A corporation has been engaged in the business of quarrying limestone and manufacturing various lime products. In 1962 land containing about one-half of its proven limestone reserves was taken by a state agency in a condemnation proceeding. The reduction in the corporation's usable reserves did not cause an immediate curtailment of its business activity. During the years 1963 through 1965 its production continued at the same or greater rate as during the years 1960 through 1962. Based on the amount of limestone quarried during the period 1960 through 1965, the remaining usable limestone reserve is sufficient to allow the corporation to maintain its present rate of production for another 18 to 27 years beyond the year 1965.
The corporation in 1965 received 4,500 x dollars as compensation for the taking of the land. Of this amount, 750 x dollars was invested in facilities for the manufacture of a lime product not previously manufactured by it, and 1,000 x dollars was set aside for further diversifecation or for acquisition of additional limestone reserves. Pursuant to a plan adopted in 1965 the corporation distributed in that year the remaining 2,000 x dollars (after reserving 750 x dollars for taxes) to its shareholders, pro rata, in redemption of a part of the only class of stock outstanding. At the time of redemption, the corporation had accumulated earnings and profits in excess of the amount of the distribution.
Section 346(a)(2) of the Code provides in part that a distribution shall be treated as in partial liquidation of a corporation if it is not essentially equivalent to a dividend, is in redemption of a part of the stock of the corporation pursuant to a plan, and occurs within the taxable year in which the plan is adopted or within the succeeding taxable year.
Section 1.346-1(a) of the Income Tax Regulations provides that a distribution which will qualify as a distribution in partial liquidation of a corporation under section 346(a)(2) of the Code is one which results from a genuine contraction of the corporate business, such as the distribution of unused insurance proceeds recovered as a result of a fire which destroyed part of the business causing a cessation of a part of its activities.
Under the foregoing facts, the entire distribution consisted of a part of the proceeds from the condemnation award. However, the condemnation did not cause any current cessation of business activity; the corporation can continue its operations to the same extent maintained prior to the condemnation for a considerable period of time; and there is no present plan to contract the operation of the business activities presently carried on. Accordingly, the distribution did not result from a genuine contraction of the corporate business. Therefore, the distribution does not qualify as a partial liquidation under section 346(a)(2) of the Code. Since section 346(a) of the Code is inapplicable and the distribution does not qualify under section 302(a) of the Code, as payment in exchange for the stock redeemed, the distribution by virtue of section 302(d) of the Code is treated as a distribution of property to which section 301 of the Code applies. Since the corporation had accumulated earnings and profits in excess of the amount distributed, the entire amount of the distribution to each shareholder is taxable as a dividend under the provisions of section 301 of the Code.

What to work on: According to the tax ruling on the limestone corporation, how much did the corporation receive in 1965 as compensation for the taking of its land?

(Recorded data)
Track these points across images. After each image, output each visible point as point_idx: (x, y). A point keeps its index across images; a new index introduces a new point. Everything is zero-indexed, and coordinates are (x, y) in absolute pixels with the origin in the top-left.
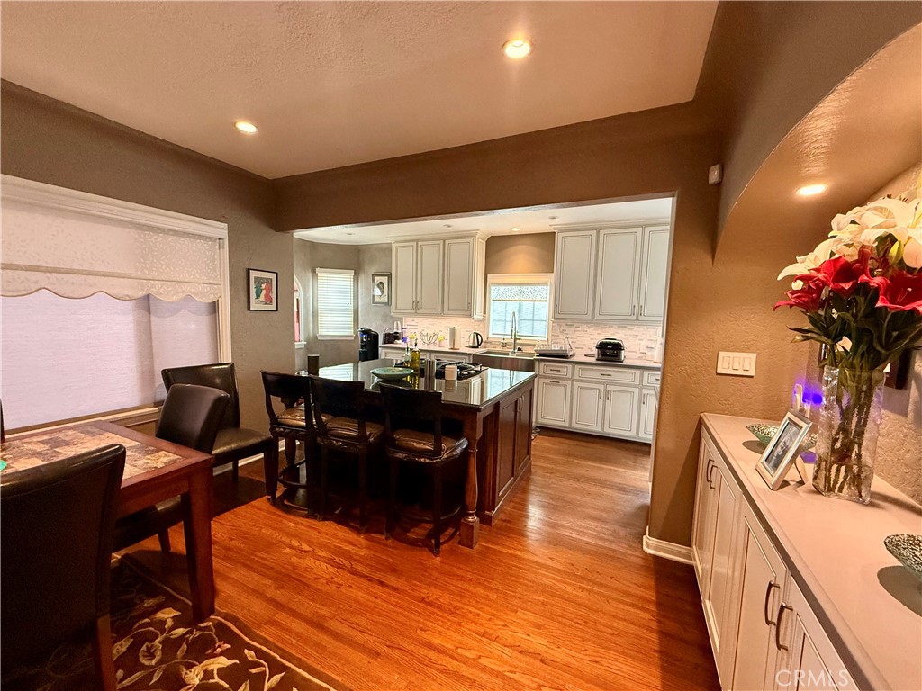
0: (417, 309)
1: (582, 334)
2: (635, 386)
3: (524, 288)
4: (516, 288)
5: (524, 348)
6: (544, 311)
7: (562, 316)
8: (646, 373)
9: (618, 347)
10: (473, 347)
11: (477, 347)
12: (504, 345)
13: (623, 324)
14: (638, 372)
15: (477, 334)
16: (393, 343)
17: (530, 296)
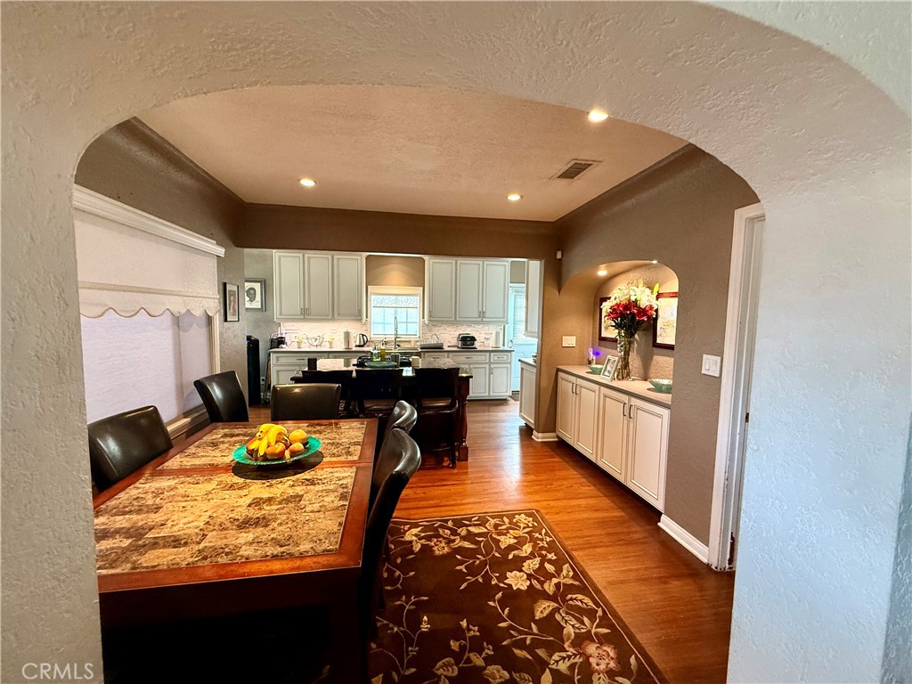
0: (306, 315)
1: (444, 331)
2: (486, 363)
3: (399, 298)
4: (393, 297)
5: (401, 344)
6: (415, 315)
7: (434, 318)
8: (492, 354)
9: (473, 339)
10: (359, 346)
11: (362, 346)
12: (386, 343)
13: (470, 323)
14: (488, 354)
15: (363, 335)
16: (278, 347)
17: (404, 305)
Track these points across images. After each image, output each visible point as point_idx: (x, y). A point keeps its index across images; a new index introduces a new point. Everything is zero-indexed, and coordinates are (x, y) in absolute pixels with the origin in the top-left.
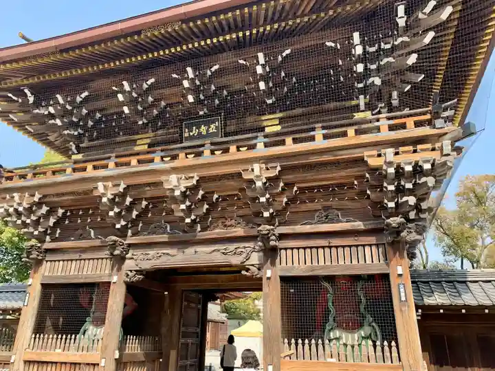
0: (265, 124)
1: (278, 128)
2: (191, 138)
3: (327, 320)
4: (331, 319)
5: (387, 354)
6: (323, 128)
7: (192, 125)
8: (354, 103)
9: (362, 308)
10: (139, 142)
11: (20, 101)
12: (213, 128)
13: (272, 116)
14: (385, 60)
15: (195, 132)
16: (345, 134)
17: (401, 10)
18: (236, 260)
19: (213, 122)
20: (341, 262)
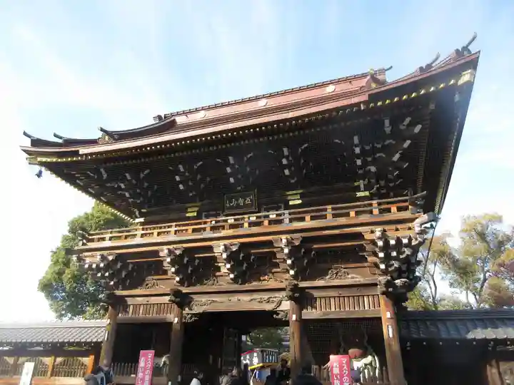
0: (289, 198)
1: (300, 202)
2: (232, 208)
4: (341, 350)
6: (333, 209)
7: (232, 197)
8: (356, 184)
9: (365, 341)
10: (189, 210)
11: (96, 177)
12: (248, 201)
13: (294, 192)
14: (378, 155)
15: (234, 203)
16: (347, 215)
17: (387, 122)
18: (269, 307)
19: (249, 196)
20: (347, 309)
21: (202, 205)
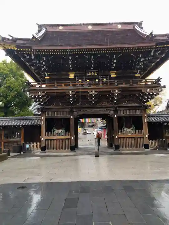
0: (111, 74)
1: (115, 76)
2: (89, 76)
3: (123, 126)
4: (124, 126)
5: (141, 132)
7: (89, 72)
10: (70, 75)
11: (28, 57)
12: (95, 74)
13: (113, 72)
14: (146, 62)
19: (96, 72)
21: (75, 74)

Task result: 4,500 x dollars.